ACTIONS TO TAKE
**a.** Translate this sentence from the solicitation statement below into Spanish: "We are not currently seeking your proxy, consent, authorization or agent designation for approval of the Proposals or any other actions."
**b.** Carry on writing the solicitation statement about the San Juan Basin Royalty Trust below, starting right after its final sentence.
-- TEXT BLOCK follows --
This Solicitation Statement, the enclosed Special Meeting Request Form attached as Exhibit A-1 and the accompanying WHITE Request Card attached as Exhibit A-2 are being furnished to you as a unitholder of San Juan Basin Royalty Trust (which we refer to as the “Trust”) by and on behalf of Robert Lansford and Southwest Bank (“Southwest Bank” and, collectively with Mr. Lansford unless the context requires otherwise, “we,” “our” and “us”), for the purpose of soliciting your revocable proxy in the form of the accompanying WHITE Request Card to authorize us to deliver to the trustee of the Trust the Special Meeting Request Form on your behalf in order to call a Special Meeting of the Trust’s unitholders for the purposes described below (the “Special Meeting”). We are mailing a printed copy of this Solicitation Statement, the enclosed Special Meeting Request Form attached as Exhibit A-1 and the accompanying WHITE Request Card attached as Exhibit A-2 beginning on or about August 30, 2016.

 

We are seeking your support to call the Special Meeting to consider and vote upon the following proposals:

 

    Proposal 1: to remove Compass Bank as the trustee of the Trust;

 

    Proposal 2: if Proposal 1 prevails, to nominate Southwest Bank as the successor trustee of the Trust; and

 

    Proposal 3: if Proposals 1 and 2 prevail, to elect Southwest Bank as the successor trustee of the Trust.

 

As discussed in more detail in this Solicitation Statement, we believe that the replacement of Compass Bank with Southwest Bank as trustee of the Trust will be beneficial to the unitholders as it will maintain the continuity of the Trust’s administration by an institution with an experienced royalty trust group, including a trust officer who, prior to joining Southwest Bank in October 2015, served as the trust officer for the Trust for approximately 30 years.

 

At this time, we are only soliciting your proxy in the form of the accompanying WHITE Request Card to empower us to deliver the valid, executed and completed Special Meeting Request Form on your behalf to the trustee of the Trust to call the Special Meeting. We are not currently seeking your proxy, consent, authorization or agent designation for approval of the Proposals or any other actions. If the Special Meeting is called, we will send you proxy materials relating to the Proposals to be voted upon at the Special Meeting.

 

Under Section 8.02 of the San Juan Basin Amended and Restated Royalty Trust Indenture (the “Trust Indenture”), the calling of the Special Meeting requires the written request of the holders of record of at least 15% of the outstanding units of beneficial interest in the Trust (the “Units”). As of the close of business on August 15, 2016, we collectively beneficially owned an aggregate of 2,000 Units, representing approximately 0.004% of the outstanding Units of the Trust.

 

 
   

 

We intend to submit the request for the Special Meeting not later than September 28, 2016 assuming that we receive WHITE Request Cards authorizing us to request the Special Meeting from unitholders holding at least 15% of the outstanding Units as of the date the Special Meeting Request Form is submitted (the “Requisite Percentage”). By completing and returning a WHITE Request Card authorizing us to request the Special Meeting, you will authorize us to execute the Special Meeting Request Form to request the Special Meeting on your behalf.
-- TEXT BLOCK concluded --
-- EXTRACTED DATA follows --
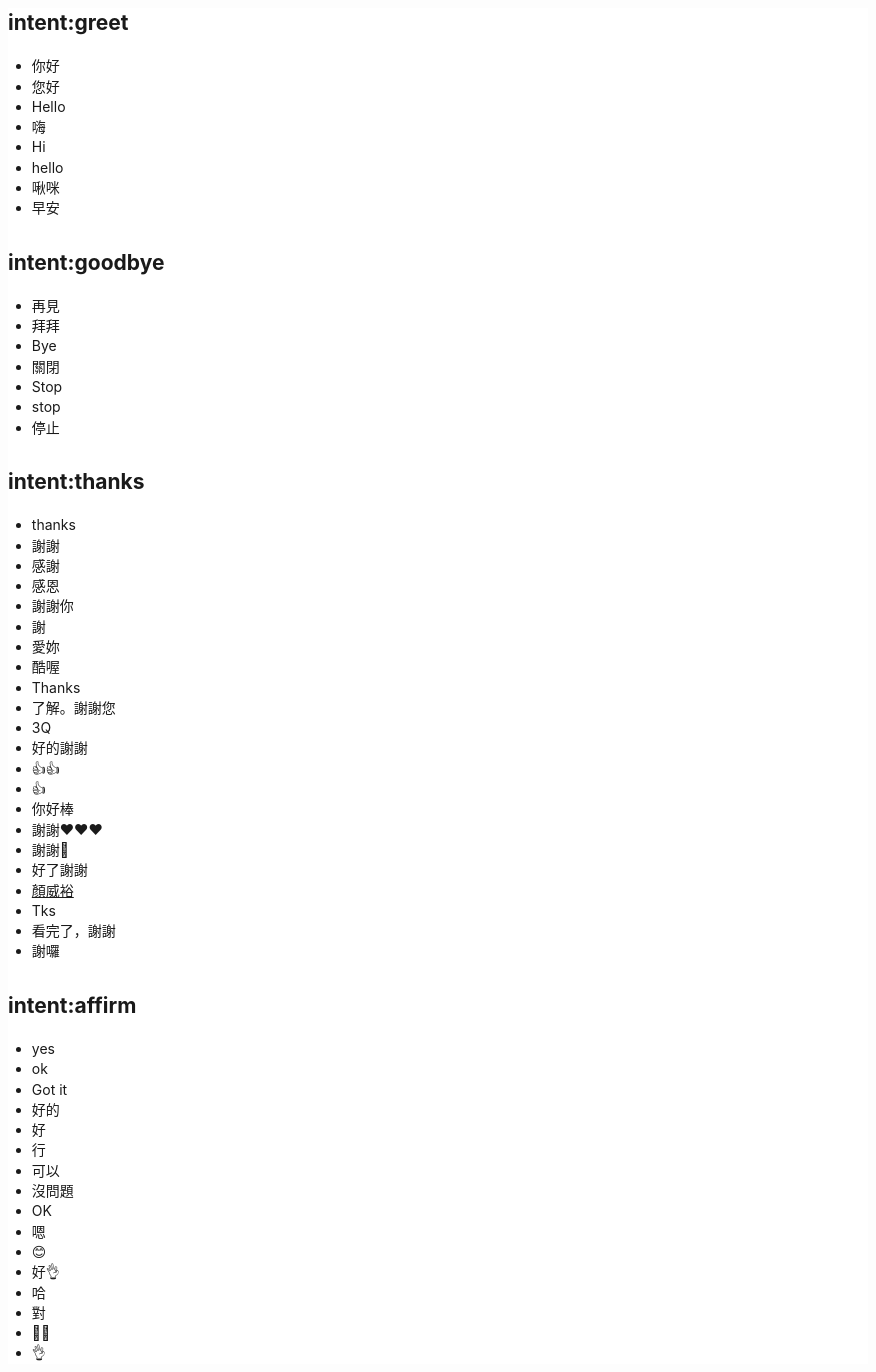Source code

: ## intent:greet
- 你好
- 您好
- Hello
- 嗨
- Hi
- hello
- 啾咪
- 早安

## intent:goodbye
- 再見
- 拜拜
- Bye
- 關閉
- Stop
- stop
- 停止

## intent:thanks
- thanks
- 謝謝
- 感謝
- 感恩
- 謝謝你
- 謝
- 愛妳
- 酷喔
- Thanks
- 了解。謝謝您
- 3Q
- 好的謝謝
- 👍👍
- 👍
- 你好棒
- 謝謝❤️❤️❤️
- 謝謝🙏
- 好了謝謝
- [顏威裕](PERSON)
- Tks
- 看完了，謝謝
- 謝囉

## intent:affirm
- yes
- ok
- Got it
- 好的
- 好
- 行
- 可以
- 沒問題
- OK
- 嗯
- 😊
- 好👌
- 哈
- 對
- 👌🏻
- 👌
-- EXTRACTED DATA concluded --
-- EXTRACTED DATA follows --
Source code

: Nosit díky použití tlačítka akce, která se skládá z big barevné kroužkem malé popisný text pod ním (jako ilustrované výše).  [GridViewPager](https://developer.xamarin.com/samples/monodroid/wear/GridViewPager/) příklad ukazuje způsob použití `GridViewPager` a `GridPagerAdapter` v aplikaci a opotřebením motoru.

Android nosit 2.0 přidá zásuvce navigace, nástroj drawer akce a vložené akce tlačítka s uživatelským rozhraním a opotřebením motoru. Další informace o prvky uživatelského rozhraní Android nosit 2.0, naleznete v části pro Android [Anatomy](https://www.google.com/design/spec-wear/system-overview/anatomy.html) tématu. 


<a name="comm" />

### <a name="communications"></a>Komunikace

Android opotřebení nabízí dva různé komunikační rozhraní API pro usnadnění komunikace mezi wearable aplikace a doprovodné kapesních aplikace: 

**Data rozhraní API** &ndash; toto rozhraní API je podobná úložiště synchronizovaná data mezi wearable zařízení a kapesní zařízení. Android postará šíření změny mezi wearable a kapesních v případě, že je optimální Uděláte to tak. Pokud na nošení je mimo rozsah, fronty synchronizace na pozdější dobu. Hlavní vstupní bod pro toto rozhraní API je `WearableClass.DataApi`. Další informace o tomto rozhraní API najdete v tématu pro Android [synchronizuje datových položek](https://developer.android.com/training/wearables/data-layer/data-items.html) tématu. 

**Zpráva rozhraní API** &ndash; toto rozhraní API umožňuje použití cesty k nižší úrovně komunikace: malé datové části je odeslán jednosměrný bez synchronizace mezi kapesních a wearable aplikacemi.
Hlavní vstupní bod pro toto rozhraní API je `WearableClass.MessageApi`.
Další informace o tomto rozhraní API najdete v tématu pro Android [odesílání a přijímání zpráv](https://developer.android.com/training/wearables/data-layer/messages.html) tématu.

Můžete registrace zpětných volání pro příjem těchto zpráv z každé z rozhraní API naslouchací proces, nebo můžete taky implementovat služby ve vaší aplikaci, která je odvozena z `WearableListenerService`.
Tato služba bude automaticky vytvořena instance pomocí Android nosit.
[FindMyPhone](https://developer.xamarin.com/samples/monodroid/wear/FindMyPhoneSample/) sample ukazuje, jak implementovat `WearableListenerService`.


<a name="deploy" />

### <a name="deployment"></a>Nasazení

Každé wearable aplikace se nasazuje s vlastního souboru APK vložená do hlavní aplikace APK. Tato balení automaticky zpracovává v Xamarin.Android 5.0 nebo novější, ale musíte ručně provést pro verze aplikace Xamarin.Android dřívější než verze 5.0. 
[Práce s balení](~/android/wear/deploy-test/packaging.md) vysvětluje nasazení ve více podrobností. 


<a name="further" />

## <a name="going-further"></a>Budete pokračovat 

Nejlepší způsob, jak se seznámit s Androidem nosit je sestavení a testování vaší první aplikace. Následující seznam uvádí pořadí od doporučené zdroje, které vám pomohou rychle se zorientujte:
-- EXTRACTED DATA concluded --
RESPONSES
**a.** No estamos solicitando actualmente su poder, consentimiento, autorización ni designación de agente para la aprobación de las Propuestas ni de ninguna otra acción.

**b.**
By completing and returning the WHITE Request Card, you will be agreeing to inform us if you dispose of any of the Units with respect to which you are furnishing the WHITE Request Card prior to September 28, 2016. By completing and returning the WHITE Request Card, you will not be entering into any agreement with us to hold or dispose of your Units, which you are free to do in your sole discretion. However, if you do dispose of your Units prior to September 28, 2016, you will be deemed to have revoked your WHITE Request Card to the extent of the Units that you dispose of. If you do not inform us that you have disposed of any Units with respect to which you have furnished the WHITE Request Card, we will assume that you continue to own those Units at least through September 28, 2016.

 

This proxy solicitation is being made by Southwest Bank and Mr. Lansford, and not on behalf of the Trust or the trustee of the Trust. You may receive a revocation consent statement from the Trust, together with an accompanying revocation card. We urge you not to return any revocation card you may receive from the Trust, since only the last dated card that you execute will count.

 

We encourage you to join us in calling the Special Meeting by submitting your completed, signed and dated WHITE Request Card promptly.

 

IMPORTANT

 

If your Units are registered in your own name, please complete, sign, date and mail the enclosed WHITE Request Card to our solicitation agent, Okapi Partners, in the postage-paid envelope provided as soon as possible.

 

If your Units are held in the name of a brokerage firm, bank, bank nominee or other institution, only the brokerage firm, bank, bank nominee or other institution can execute a WHITE Request Card for your Units and will do so only upon receipt of specific instructions from you. Accordingly, please contact the person responsible for your account and give instructions for a written request to be signed representing your Units or follow the instructions on the voting instruction form that may have been sent to you by your brokerage firm, bank, nominee or other institution together with this Solicitation Statement.

 

IF YOU HAVE ANY QUESTIONS OR REQUIRE ASSISTANCE, PLEASE CONTACT:

 

 

 

1212 Avenue of the Americas, 24th Floor
New York, New York 10036
(212) 297-0720 (Main)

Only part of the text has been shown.